*Your assignment*:
Show each line in the listing below that contains the word "tail".

*Study material*:

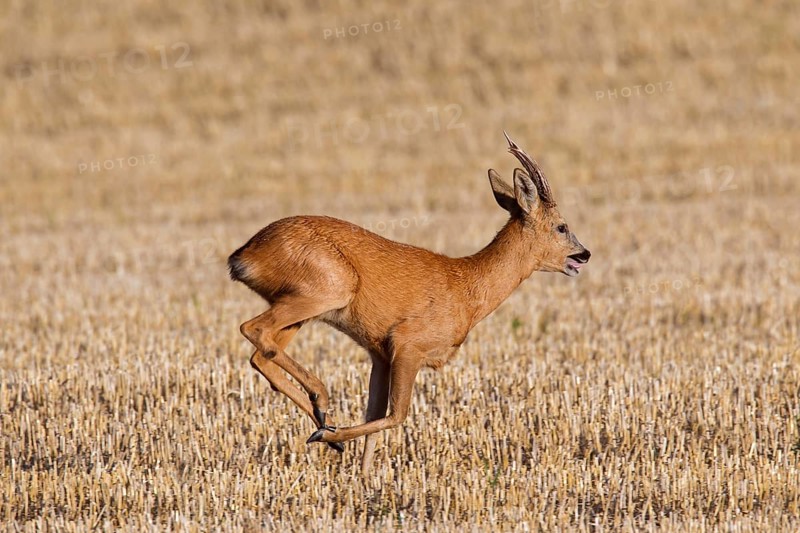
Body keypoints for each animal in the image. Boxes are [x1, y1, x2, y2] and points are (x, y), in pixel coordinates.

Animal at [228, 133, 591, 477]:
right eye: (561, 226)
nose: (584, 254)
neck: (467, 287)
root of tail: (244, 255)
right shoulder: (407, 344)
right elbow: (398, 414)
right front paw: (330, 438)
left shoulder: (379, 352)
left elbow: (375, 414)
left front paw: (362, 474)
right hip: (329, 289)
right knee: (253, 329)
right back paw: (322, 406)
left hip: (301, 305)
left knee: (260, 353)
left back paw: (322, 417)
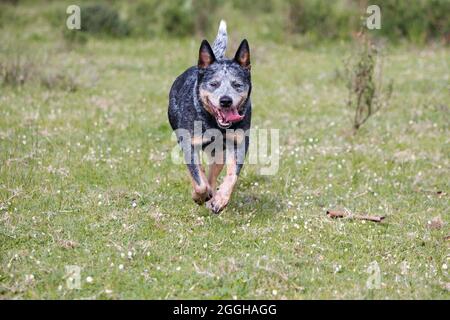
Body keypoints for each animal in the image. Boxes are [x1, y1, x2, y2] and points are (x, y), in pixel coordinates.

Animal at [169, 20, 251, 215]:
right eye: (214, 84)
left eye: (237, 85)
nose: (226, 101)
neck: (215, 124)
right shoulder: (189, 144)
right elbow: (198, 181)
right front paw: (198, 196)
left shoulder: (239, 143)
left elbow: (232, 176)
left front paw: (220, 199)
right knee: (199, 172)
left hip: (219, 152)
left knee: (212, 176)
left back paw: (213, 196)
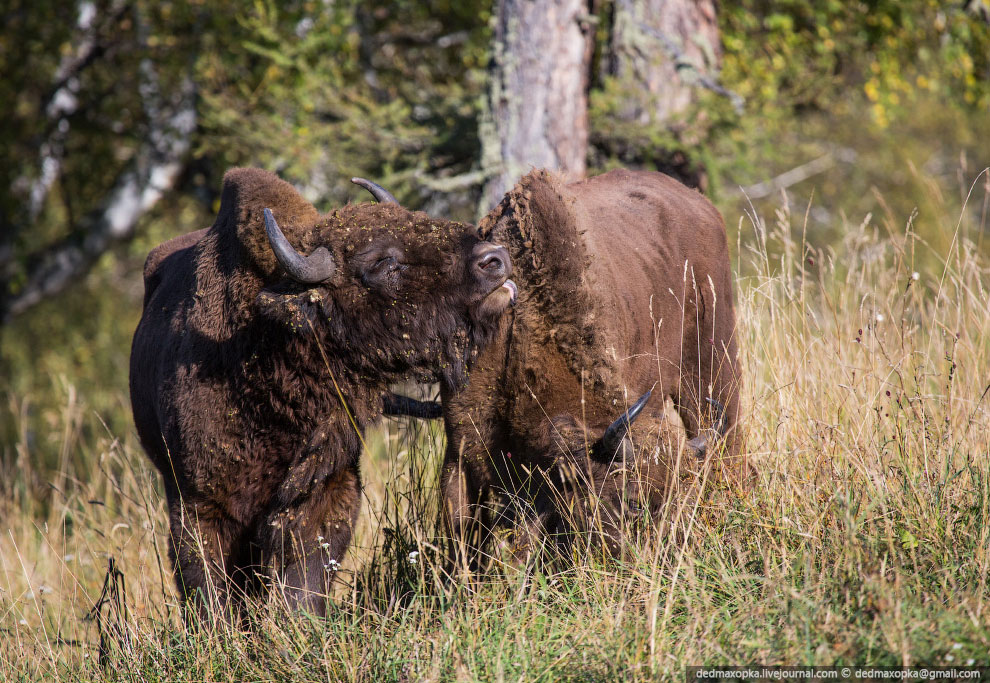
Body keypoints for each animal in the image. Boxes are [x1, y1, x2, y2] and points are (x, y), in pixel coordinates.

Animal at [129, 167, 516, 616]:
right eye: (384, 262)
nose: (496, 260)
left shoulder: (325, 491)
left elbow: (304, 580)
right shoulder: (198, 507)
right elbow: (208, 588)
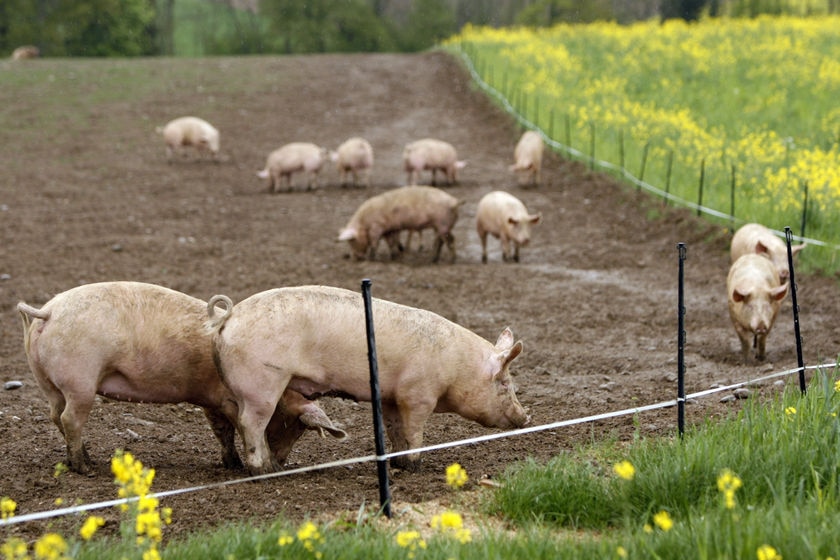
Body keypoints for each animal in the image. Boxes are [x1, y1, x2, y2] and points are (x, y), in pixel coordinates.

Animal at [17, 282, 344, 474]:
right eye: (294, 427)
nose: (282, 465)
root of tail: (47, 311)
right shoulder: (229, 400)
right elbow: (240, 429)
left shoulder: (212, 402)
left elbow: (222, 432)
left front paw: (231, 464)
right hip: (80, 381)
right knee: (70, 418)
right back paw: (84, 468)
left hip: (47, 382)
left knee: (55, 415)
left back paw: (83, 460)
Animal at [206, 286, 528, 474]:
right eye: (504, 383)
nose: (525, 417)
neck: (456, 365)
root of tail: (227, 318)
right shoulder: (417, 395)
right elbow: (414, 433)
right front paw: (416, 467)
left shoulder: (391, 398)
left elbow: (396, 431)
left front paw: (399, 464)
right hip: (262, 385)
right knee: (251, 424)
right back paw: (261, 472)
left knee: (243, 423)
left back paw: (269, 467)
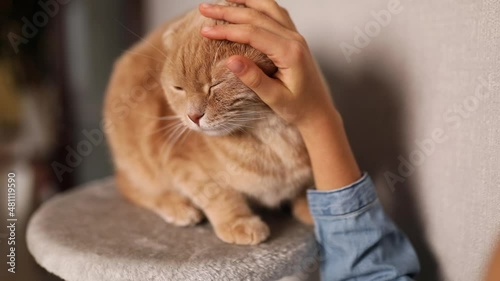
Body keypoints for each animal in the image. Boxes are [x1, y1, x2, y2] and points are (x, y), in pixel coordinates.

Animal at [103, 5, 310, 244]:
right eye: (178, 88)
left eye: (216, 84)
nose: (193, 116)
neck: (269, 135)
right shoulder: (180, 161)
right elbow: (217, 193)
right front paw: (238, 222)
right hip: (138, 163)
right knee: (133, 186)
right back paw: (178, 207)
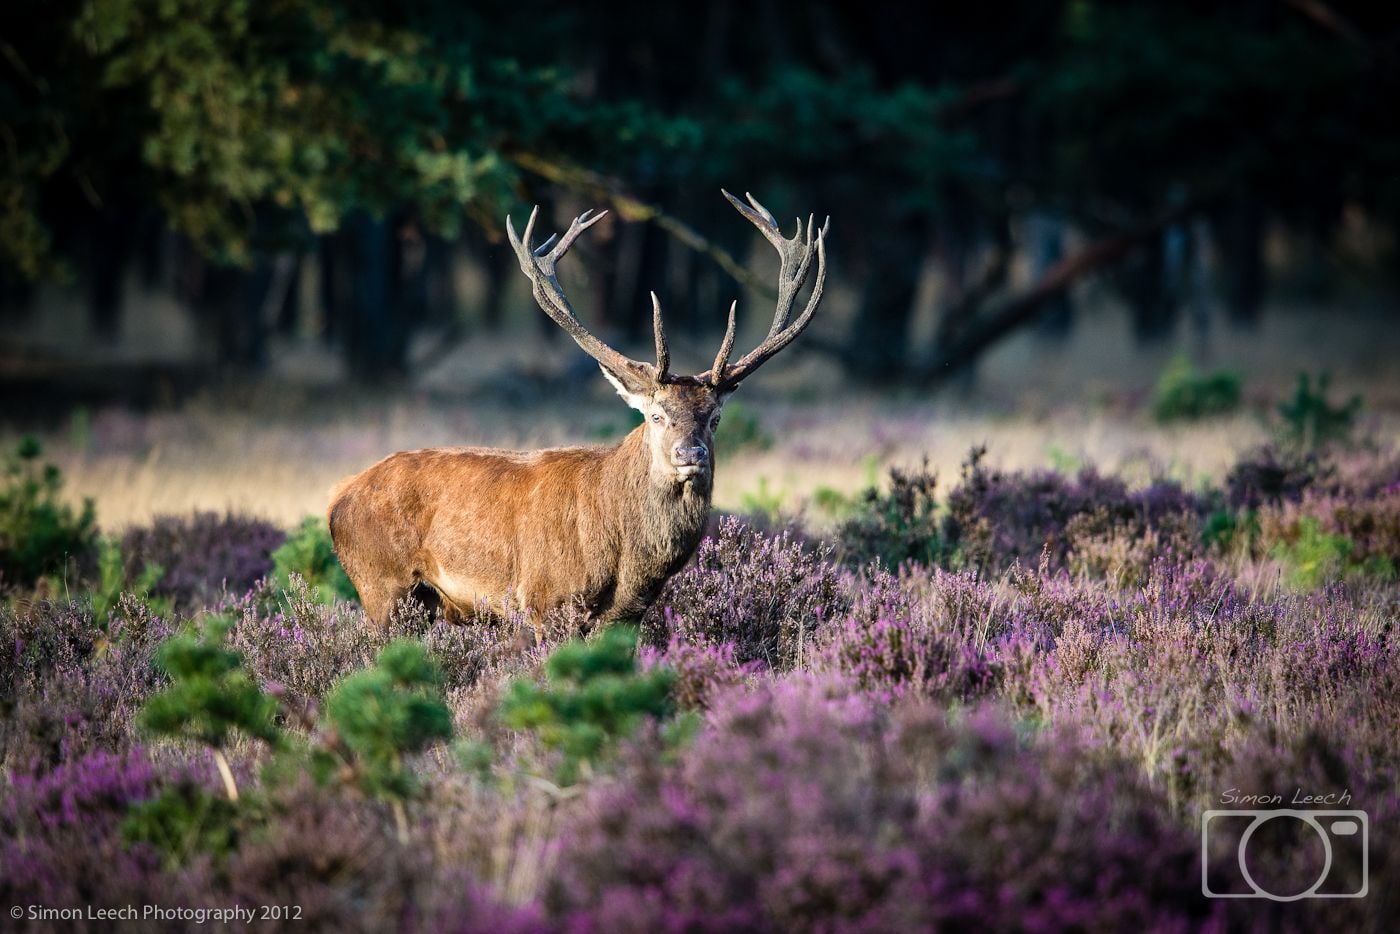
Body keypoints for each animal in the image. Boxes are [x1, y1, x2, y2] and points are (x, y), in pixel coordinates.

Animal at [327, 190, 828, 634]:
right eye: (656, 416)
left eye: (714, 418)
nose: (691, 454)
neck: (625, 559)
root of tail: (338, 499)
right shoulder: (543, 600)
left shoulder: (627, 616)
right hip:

*Expected answer*:
root of tail: (244, 255)
root of tail: (47, 311)
root of tail: (227, 318)
root of tail: (338, 499)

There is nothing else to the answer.